A pasito de hormiga se avanza más

Erasmo Calzadilla

Foto: Caridad

Quiero con esta entrada contribuir en algo al renacimiento de la cultura de los psicoviajes, eclipsada por el puritanismo, el miedo a lo desconocido y la racionalidad convertida en ceguera.

Un psicoviaje es, como el nombre lo indica, un viaje psíquico. Algunos lo asocian con alucinaciones y drogas, pero como a eso que llaman “Realidad” es resultado de una interpretación, entonces no hay más remedio que admitir que siempre estamos psicoviajando.

Entre todos los tipos de psicoviajes me referiré a esos que exploran zonas desconocidas de nuestra mente y nos despiertan de la inocencia convirtiendonos en psicoviajeros autoconscientes. El combustible para semejante tour es suministrado por ciertas “sustancia” o actividades físicas especiales; otros prescinden de estas.

Un psicoviaje mediado por enteógenos no es pues un estado morbido donde las alucinaciones se confunden con la realidad. Más se parece a una tormenta mental que desarticula las estructura psíquica arrasando con nuestras más firmes certezas y hasta con la idea que tenemos de nuestra identidad.

A primera vista parece fatal, y puede llegar a serlo si no se está preparado, sin embargo solo después del derrumbe ceden las puertas a un mundo tan increible (desde este lado), íntimo y maravilloso que los primerisos suelen decir ¡¿Cómo es posible que hasta hoy viviera ajeno a él?!

A no ser que el pánico nos paralice la desorientación forma parte del encanto de un psicoviaje; pero si la demolición fue demasiado drástica podríamos no encontrar el camino de regreso durante un rato, una temporada, o quizás para siempre. Resulta peligroso consumir “sustancias” con mucho poder o en dosis altas; ellas nos elevarían tanto tanto que luego la caida…

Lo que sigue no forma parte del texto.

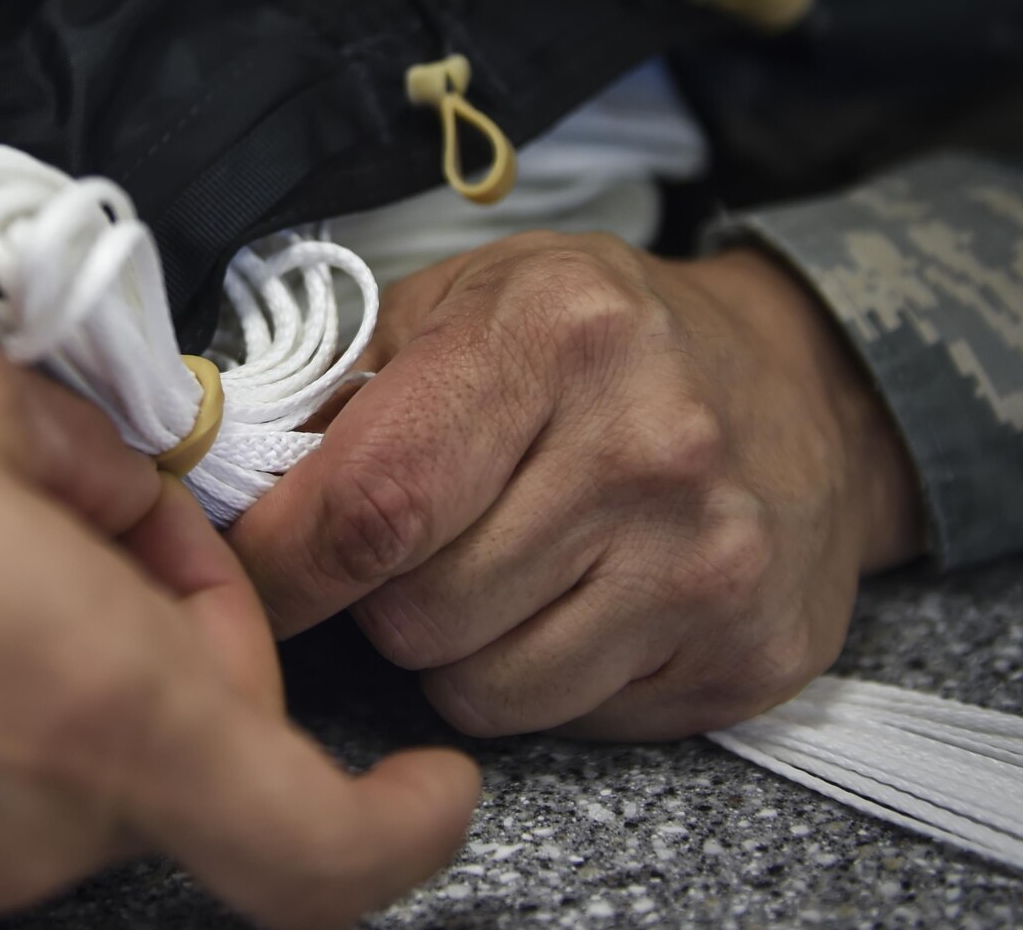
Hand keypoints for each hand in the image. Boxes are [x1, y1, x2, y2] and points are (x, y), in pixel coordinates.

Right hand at [0, 283, 476, 929]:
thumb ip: (107, 473)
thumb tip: (144, 523)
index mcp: (80, 704)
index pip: (310, 844)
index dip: (402, 829)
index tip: (434, 783)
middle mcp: (3, 839)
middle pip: (165, 773)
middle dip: (162, 662)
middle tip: (76, 534)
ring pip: (48, 802)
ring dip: (42, 701)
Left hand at [231, 233, 925, 740]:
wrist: (804, 388)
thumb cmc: (600, 340)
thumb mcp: (467, 301)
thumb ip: (341, 383)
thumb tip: (218, 481)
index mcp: (558, 336)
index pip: (371, 504)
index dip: (279, 564)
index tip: (244, 578)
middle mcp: (647, 449)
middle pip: (414, 614)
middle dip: (378, 596)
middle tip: (420, 540)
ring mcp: (709, 562)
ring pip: (480, 690)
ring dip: (456, 648)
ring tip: (502, 564)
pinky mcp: (749, 654)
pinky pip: (564, 721)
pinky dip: (540, 678)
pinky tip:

También suele ocurrir que a consecuencia de la tormenta psíquica maduren aceleradamente ciertas áreas de la mente mientras que otras queden rezagadas. Entonces a la vuelta sentimos nostalgia de haber perdido la inocencia, y temor (no infundado) de no volver a ser la misma persona. Otra vez aquí familiarizarse con el enteógeno nos puede ayudar a aterrizar tan cerca de la pista como queramos.

Para no extenderme; creo que la mejor (al menos la menos peligrosa) manera de explorar nuestro propio yo (hacia fundirnos con el no yo) es mediante pequeñas, recurrentes, disfrutables y nada traumáticas incursiones. De esta forma el tránsito en ambos sentidos se vuelve algo tan natural y cotidiano que las fronteras mismas se van esfumando, de manera controlada y suave.